#### What you will do:
a - In the Mini-Redis framing text, which type does the Connection struct use for its read buffer?
b - Pick up the Mini-Redis framing text right after its final line and carry it on from there.

#### Reading passage:
···

Framing

We will now apply what we just learned about I/O and implement the Mini-Redis framing layer. Framing is the process of taking a byte stream and converting it to a stream of frames. A frame is a unit of data transmitted between two peers. The Redis protocol frame is as follows:

use bytes::Bytes;

enum Frame {
    Simple(String),
    Error(String),
    Integer(u64),
    Bulk(Bytes),
    Null,
    Array(Vec<Frame>),
}

Note how the frame only consists of data without any semantics. The command parsing and implementation happen at a higher level.

For HTTP, a frame might look like:

enum HttpFrame {
    RequestHead {
        method: Method,
        uri: Uri,
        version: Version,
        headers: HeaderMap,
    },
    ResponseHead {
        status: StatusCode,
        version: Version,
        headers: HeaderMap,
    },
    BodyChunk {
        chunk: Bytes,
    },
}

To implement framing for Mini-Redis, we will implement a Connection struct that wraps a TcpStream and reads/writes mini_redis::Frame values.

use tokio::net::TcpStream;
use mini_redis::{Frame, Result};

struct Connection {
    stream: TcpStream,
    // ... other fields here
}

impl Connection {
    /// Read a frame from the connection.
    /// 
    /// Returns `None` if EOF is reached
    pub async fn read_frame(&mut self)
        -> Result<Option<Frame>>
    {
        // implementation here
    }

    /// Write a frame to the connection.
    pub async fn write_frame(&mut self, frame: &Frame)
        -> Result<()>
    {
        // implementation here
    }
}

You can find the details of the Redis wire protocol here. The full Connection code is found here.

Buffered reads

The read_frame method waits for an entire frame to be received before returning. A single call to TcpStream::read() may return an arbitrary amount of data. It could contain an entire frame, a partial frame, or multiple frames. If a partial frame is received, the data is buffered and more data is read from the socket. If multiple frames are received, the first frame is returned and the rest of the data is buffered until the next call to read_frame.

To implement this, Connection needs a read buffer field. Data is read from the socket into the read buffer. When a frame is parsed, the corresponding data is removed from the buffer.

We will use BytesMut as the buffer type. This is a mutable version of Bytes.

use bytes::BytesMut;
use tokio::net::TcpStream;

pub struct Connection {
    stream: TcpStream,
    buffer: BytesMut,
}

impl Connection {
    pub fn new(stream: TcpStream) -> Connection {
        Connection {
            stream,
            // Allocate the buffer with 4kb of capacity.
            buffer: BytesMut::with_capacity(4096),
        }
    }
}

Next, we implement the read_frame() method.

use tokio::io::AsyncReadExt;
use bytes::Buf;
use mini_redis::Result;

pub async fn read_frame(&mut self)
    -> Result<Option<Frame>>
{
    loop {
        // Attempt to parse a frame from the buffered data. If
        // enough data has been buffered, the frame is
        // returned.
        if let Some(frame) = self.parse_frame()? {
            return Ok(Some(frame));
        }

        // There is not enough buffered data to read a frame.
        // Attempt to read more data from the socket.
        //
        // On success, the number of bytes is returned. `0`
        // indicates "end of stream".

···

#### Supplied data:

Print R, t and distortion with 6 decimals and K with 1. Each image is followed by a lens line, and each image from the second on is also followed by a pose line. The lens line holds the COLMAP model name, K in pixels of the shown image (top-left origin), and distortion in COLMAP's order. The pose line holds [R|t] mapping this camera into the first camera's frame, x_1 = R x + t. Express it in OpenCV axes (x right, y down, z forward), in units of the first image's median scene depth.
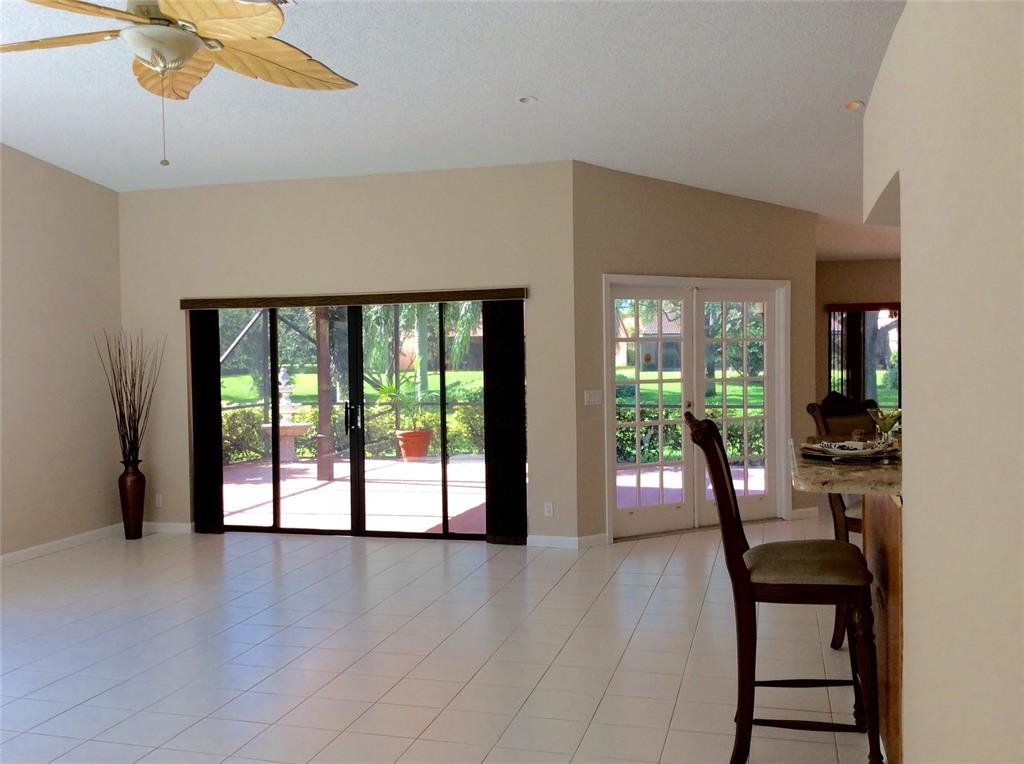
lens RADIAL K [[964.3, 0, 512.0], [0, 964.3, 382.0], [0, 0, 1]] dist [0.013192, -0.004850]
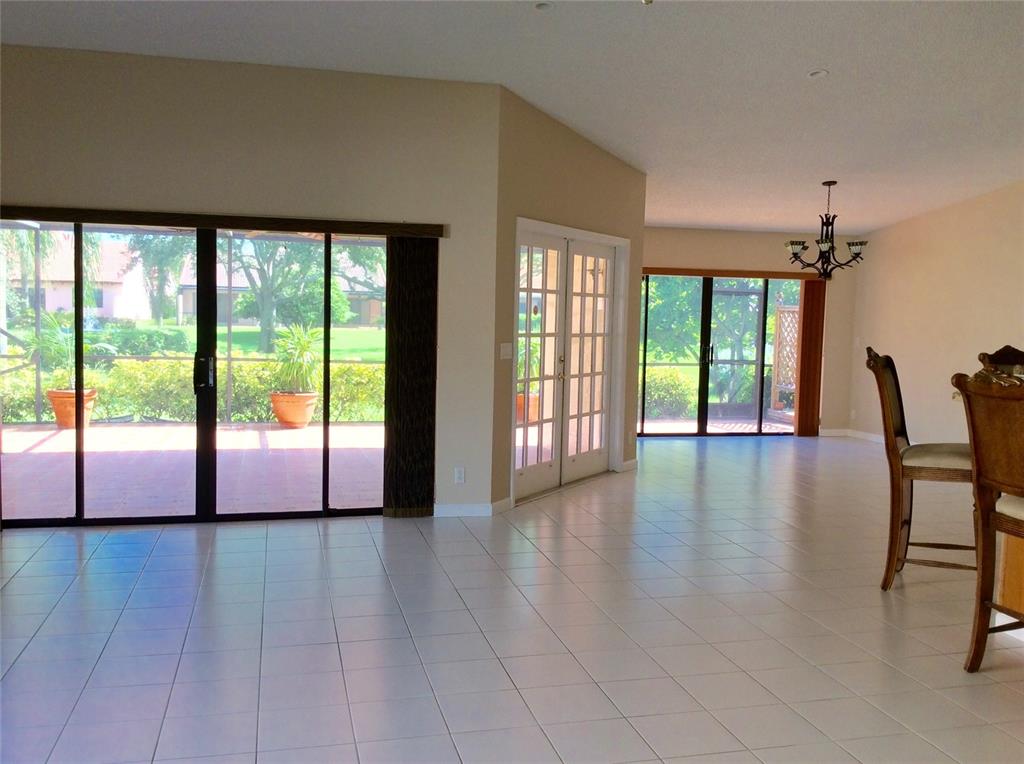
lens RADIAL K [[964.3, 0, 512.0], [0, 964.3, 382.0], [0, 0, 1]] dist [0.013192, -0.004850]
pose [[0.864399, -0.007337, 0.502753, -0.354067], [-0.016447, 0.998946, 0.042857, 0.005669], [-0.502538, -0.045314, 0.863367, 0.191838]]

···

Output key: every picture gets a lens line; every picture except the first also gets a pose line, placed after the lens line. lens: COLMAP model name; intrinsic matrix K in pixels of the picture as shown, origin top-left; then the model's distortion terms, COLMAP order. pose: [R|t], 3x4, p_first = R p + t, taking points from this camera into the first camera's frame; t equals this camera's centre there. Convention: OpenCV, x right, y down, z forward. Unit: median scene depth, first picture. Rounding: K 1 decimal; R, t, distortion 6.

···

#### Results in order:
a - BytesMut, the mutable version of Bytes.

b -
        if 0 == self.stream.read_buf(&mut self.buffer).await? {
            // The remote closed the connection. For this to be
            // a clean shutdown, there should be no data in the
            // read buffer. If there is, this means that the
            // peer closed the socket while sending a frame.
            if self.buffer.is_empty() {
                return Ok(None);
            } else {
                return Err("connection reset by peer".into());
            }
        }
    }
}

Let's break this down. The read_frame method operates in a loop. First, self.parse_frame() is called. This will attempt to parse a redis frame from self.buffer. If there is enough data to parse a frame, the frame is returned to the caller of read_frame().Otherwise, we attempt to read more data from the socket into the buffer. After reading more data, parse_frame() is called again. This time, if enough data has been received, parsing may succeed.

When reading from the stream, a return value of 0 indicates that no more data will be received from the peer. If the read buffer still has data in it, this indicates a partial frame has been received and the connection is being terminated abruptly. This is an error condition and Err is returned.

The Buf trait

When reading from the stream, read_buf is called. This version of the read function takes a value implementing BufMut from the bytes crate.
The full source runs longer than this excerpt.